Aus meiner Sicht folgt das Hauptargument, weshalb der Anschlussinhaber bei einer unberechtigten Abmahnung nicht zur Antwort verpflichtet werden darf, indessen aus einer rein wirtschaftlichen Überlegung: Die Annahme einer vorgerichtlichen Antwortpflicht beruht gerade auf der Überlegung, dass unnötige Verfahrenskosten (für den Rechteinhaber, wenn dieser erfolglos auf Schadenersatz gegen den Anschlussinhaber klagt) vermieden werden sollen. Nimmt man aber eine Verpflichtung des Anschlussinhabers zur Antwort an, so kann dieser sich selbst vor allem dadurch von eigenen Kosten freihalten, indem er auf die unberechtigte Abmahnung mit einer negativen Feststellungsklage reagiert und in diesem Rahmen den wahren Täter benennt.

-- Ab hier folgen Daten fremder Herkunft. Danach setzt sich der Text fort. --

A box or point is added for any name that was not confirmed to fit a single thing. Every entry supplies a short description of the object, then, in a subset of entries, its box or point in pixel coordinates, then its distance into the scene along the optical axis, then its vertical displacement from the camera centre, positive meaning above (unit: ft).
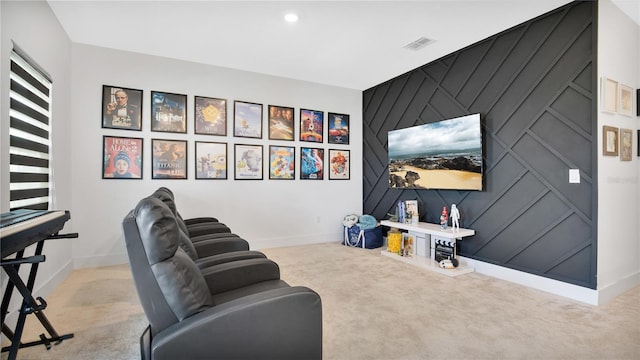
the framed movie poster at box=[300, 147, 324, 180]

Da aber mit einer Abmahnung ein Unterlassungsanspruch geltend gemacht wird, wäre bei einer solchen negativen Feststellungsklage der Streitwert um ein Vielfaches höher als bei einer einfachen Zahlungsklage. Die Folge: klärt der Anschlussinhaber im Rahmen der negativen Feststellungsklage den Sachverhalt auf, was er ja schon deswegen tun muss, um mit der Klage erfolgreich zu sein – dann erhält der Rechteinhaber zwar die gewünschte Sachverhaltsaufklärung, aber zu deutlich höheren Kosten (namentlich im Bereich mehrerer tausend Euro). Das wird so nicht gewollt sein.

Letztlich wäre also die Annahme einer Antwortpflicht bei einer unbegründeten Filesharing-Abmahnung in jeder Hinsicht kontraproduktiv.

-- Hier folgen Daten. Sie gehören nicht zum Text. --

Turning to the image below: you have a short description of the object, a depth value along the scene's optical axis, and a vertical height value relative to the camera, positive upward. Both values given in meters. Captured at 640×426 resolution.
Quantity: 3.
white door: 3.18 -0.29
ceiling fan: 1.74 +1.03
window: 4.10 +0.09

Wird umgekehrt das Bestehen einer Antwortpflicht verneint, so hätte dies zur Folge, dass ein unberechtigt abgemahnter Anschlussinhaber die Abmahnung im wahrsten Sinne des Wortes in den Papierkorb werfen könnte. Zwar trägt er – wenn er nicht freiwillig auf die Abmahnung antwortet – das Risiko, dass er sich irgendwann in einem gerichtlichen Verfahren zu dem Sachverhalt äußern muss oder dass er gar gegen eine ihm gegenüber erlassene einstweilige Verfügung vorgehen müsste. Aber: Sofern er dann den wahren Täter benennt, ist dieses Vorgehen am Ende für den Anschlussinhaber nahezu risikolos.

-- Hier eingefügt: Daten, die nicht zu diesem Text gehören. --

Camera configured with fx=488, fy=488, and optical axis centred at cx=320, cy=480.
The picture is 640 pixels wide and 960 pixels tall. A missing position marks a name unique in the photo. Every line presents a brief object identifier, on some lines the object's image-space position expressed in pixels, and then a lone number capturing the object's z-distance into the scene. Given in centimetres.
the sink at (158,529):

Im Übrigen muss an dieser Stelle auch betont werden, dass die Ablehnung einer Antwortpflicht bei einer unberechtigten Abmahnung keine erkennbaren Nachteile für den Rechteinhaber bietet. Sofern der Rechteinhaber eine Abmahnung aussprechen lassen will, muss er so oder so gegenüber dem eigenen Rechtsanwalt in Vorleistung gehen und die Kosten der Abmahnung erst einmal selbst tragen. Ob er diese am Ende beim Anschlussinhaber erfolgreich durchsetzen kann und ob er zusätzlich Schadenersatz beanspruchen kann, ist in jedem Fall eine Frage danach, ob der Anschlussinhaber haftet oder nicht und damit ein Risiko, dass der Rechteinhaber von Anfang an kennt und zu tragen bereit ist.

Auch bleibt jedem Rechteinhaber die Möglichkeit, bei Nennung des wahren Täters gegen diesen vorzugehen. Insoweit müssen Rechteinhaber sich dann eben überlegen, ob – wie bisher – Abmahnangelegenheiten tatsächlich eine Bearbeitungsdauer von mehreren Jahren rechtfertigen oder ob es nicht sinnvoll wäre, Ansprüche zukünftig nötigenfalls deutlich schneller auch gerichtlich geltend zu machen, um einem „Verschwinden“ des wahren Täters zuvorzukommen.